## [Exercise data]

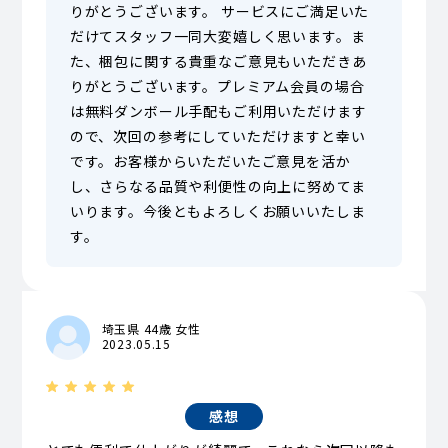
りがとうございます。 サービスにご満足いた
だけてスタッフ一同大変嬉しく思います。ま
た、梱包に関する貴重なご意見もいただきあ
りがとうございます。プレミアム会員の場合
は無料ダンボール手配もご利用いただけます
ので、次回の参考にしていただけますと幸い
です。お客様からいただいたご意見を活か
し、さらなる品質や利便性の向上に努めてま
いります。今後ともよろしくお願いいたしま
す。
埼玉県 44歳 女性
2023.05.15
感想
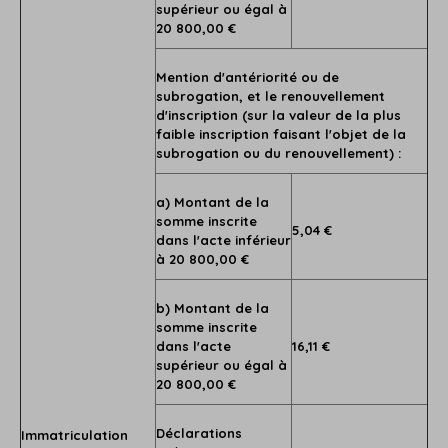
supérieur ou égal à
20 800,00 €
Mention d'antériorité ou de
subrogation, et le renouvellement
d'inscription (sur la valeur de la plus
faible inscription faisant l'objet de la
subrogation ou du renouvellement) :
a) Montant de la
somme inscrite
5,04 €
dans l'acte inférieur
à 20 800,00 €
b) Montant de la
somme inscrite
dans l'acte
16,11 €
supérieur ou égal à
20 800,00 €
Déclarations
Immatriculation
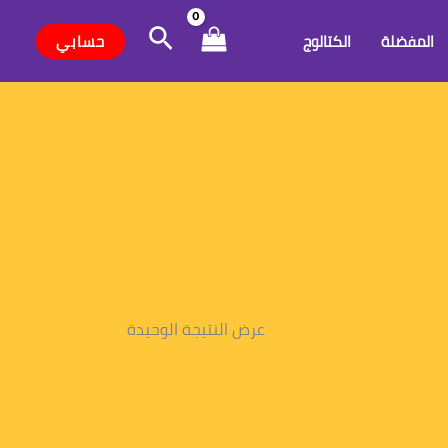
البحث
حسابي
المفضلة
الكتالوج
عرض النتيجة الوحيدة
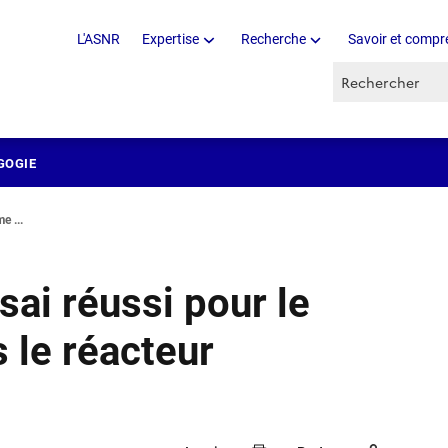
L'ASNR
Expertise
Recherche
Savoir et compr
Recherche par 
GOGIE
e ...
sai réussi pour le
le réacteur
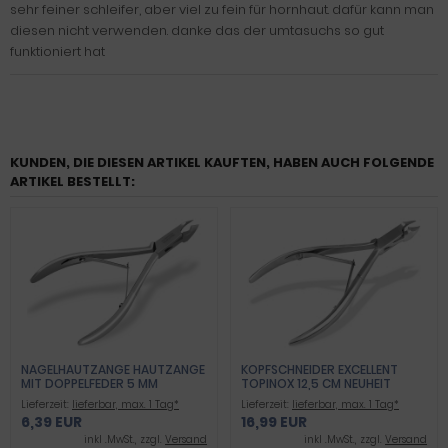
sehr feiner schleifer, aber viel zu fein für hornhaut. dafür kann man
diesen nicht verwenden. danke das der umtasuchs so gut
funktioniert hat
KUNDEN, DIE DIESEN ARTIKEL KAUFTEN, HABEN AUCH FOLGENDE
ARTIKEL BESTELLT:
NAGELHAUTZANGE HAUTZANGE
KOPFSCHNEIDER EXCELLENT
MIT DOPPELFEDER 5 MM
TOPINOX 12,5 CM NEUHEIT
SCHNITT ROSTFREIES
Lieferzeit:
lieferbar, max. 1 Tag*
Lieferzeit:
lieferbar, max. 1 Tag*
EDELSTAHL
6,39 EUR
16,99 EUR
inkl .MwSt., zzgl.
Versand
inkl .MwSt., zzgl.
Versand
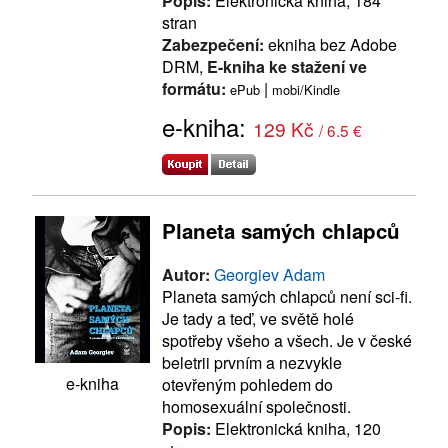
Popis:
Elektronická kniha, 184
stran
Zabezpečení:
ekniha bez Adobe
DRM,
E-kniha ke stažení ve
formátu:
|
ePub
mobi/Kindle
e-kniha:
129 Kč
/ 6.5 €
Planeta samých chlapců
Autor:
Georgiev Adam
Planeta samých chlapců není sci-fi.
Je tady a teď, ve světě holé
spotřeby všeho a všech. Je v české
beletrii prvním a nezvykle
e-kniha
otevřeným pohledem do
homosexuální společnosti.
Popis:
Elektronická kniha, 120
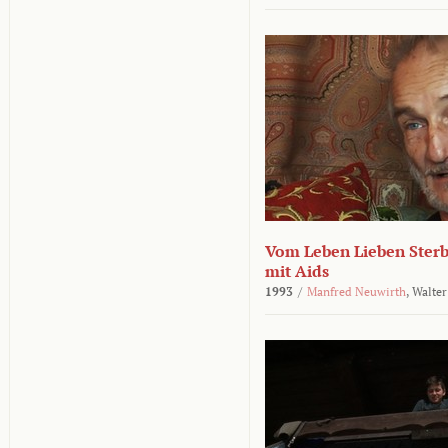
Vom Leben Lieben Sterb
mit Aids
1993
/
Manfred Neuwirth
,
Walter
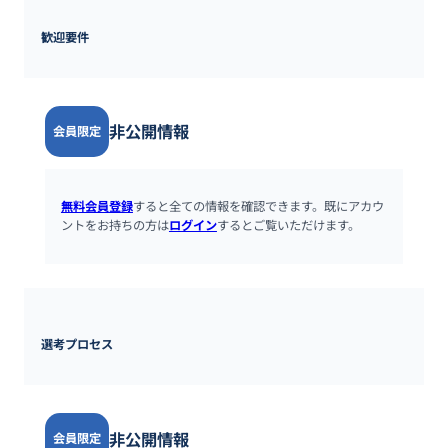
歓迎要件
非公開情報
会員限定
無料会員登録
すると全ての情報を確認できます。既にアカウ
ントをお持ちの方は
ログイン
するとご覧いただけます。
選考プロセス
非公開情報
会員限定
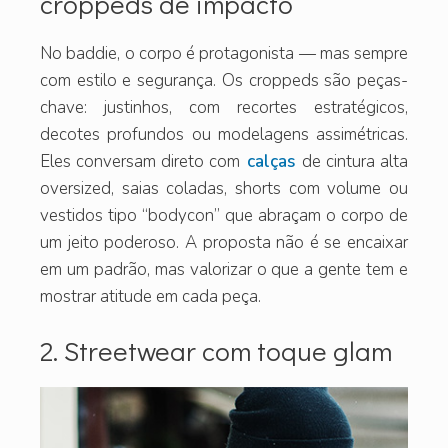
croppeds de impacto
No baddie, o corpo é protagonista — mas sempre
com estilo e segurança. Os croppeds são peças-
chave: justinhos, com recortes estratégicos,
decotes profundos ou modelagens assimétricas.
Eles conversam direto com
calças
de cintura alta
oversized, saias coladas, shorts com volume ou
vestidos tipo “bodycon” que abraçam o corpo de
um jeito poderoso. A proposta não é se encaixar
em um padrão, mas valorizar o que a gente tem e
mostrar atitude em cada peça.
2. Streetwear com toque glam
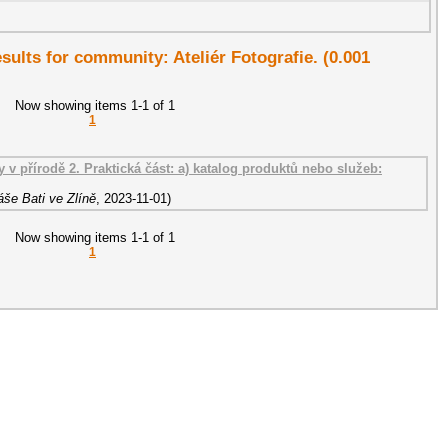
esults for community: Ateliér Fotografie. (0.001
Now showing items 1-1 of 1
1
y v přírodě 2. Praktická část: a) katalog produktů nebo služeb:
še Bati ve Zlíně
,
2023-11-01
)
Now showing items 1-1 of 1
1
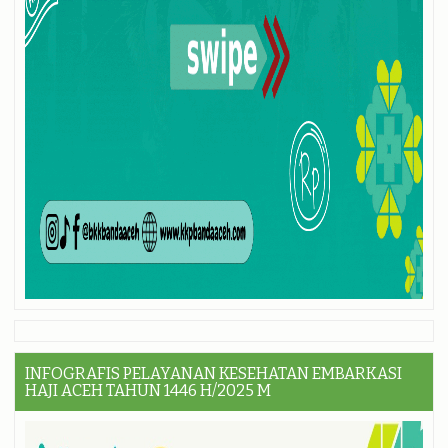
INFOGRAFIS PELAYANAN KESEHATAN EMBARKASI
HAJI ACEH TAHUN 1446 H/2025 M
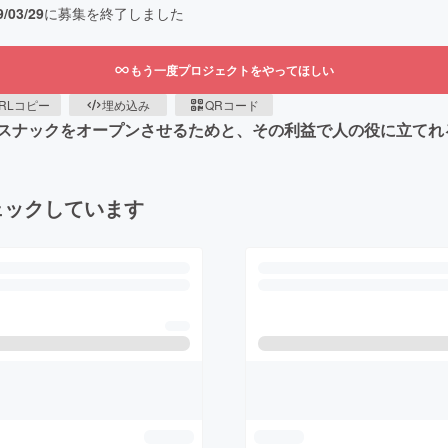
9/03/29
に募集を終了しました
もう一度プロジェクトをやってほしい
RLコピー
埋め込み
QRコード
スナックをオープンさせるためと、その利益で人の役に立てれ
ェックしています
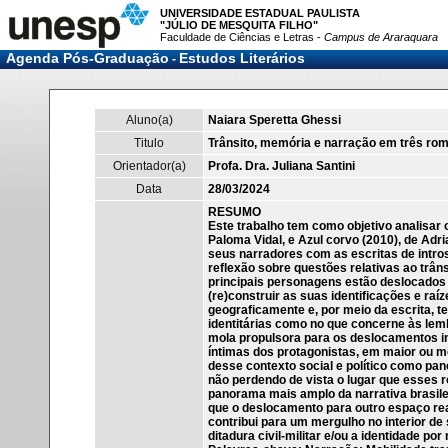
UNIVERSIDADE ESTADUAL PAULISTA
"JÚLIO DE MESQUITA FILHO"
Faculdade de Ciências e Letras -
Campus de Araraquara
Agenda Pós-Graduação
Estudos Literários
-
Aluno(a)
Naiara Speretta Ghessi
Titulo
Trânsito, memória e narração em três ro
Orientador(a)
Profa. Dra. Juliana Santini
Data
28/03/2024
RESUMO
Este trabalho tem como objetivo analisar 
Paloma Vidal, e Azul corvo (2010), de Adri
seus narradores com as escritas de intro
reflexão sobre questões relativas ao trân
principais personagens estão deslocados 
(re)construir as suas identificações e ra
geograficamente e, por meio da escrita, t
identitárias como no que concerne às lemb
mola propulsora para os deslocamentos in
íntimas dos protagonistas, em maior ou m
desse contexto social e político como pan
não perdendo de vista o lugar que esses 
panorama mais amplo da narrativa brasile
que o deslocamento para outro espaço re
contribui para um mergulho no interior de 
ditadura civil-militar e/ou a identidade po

## [Problem]
Copy the rows word for word, starting with the line that contains "esults for community: Ateliér" and continuing through the last row, both ends included. Leave the pictures out of your answer.

## [Output for this exercise]
esults for community: Ateliér Fotografie. (0.001
Now showing items 1-1 of 1
1
y v přírodě 2. Praktická část: a) katalog produktů nebo služeb:
še Bati ve Zlíně
,
2023-11-01
)
Now showing items 1-1 of 1
1
INFOGRAFIS PELAYANAN KESEHATAN EMBARKASI
HAJI ACEH TAHUN 1446 H/2025 M
9/03/29
に募集を終了しました
もう一度プロジェクトをやってほしい
RLコピー
埋め込み
QRコード
スナックをオープンさせるためと、その利益で人の役に立てれ
ェックしています
UNIVERSIDADE ESTADUAL PAULISTA
"JÚLIO DE MESQUITA FILHO"
Faculdade de Ciências e Letras -
Campus de Araraquara
Agenda Pós-Graduação
Estudos Literários
-
Aluno(a)
Naiara Speretta Ghessi
Titulo
Trânsito, memória e narração em três ro
Orientador(a)
Profa. Dra. Juliana Santini
Data
28/03/2024
RESUMO
Este trabalho tem como objetivo analisar 
Paloma Vidal, e Azul corvo (2010), de Adri
seus narradores com as escritas de intro
reflexão sobre questões relativas ao trân
principais personagens estão deslocados 
(re)construir as suas identificações e ra
geograficamente e, por meio da escrita, t
identitárias como no que concerne às lemb
mola propulsora para os deslocamentos in
íntimas dos protagonistas, em maior ou m
desse contexto social e político como pan
não perdendo de vista o lugar que esses 
panorama mais amplo da narrativa brasile
que o deslocamento para outro espaço re
contribui para um mergulho no interior de 
ditadura civil-militar e/ou a identidade po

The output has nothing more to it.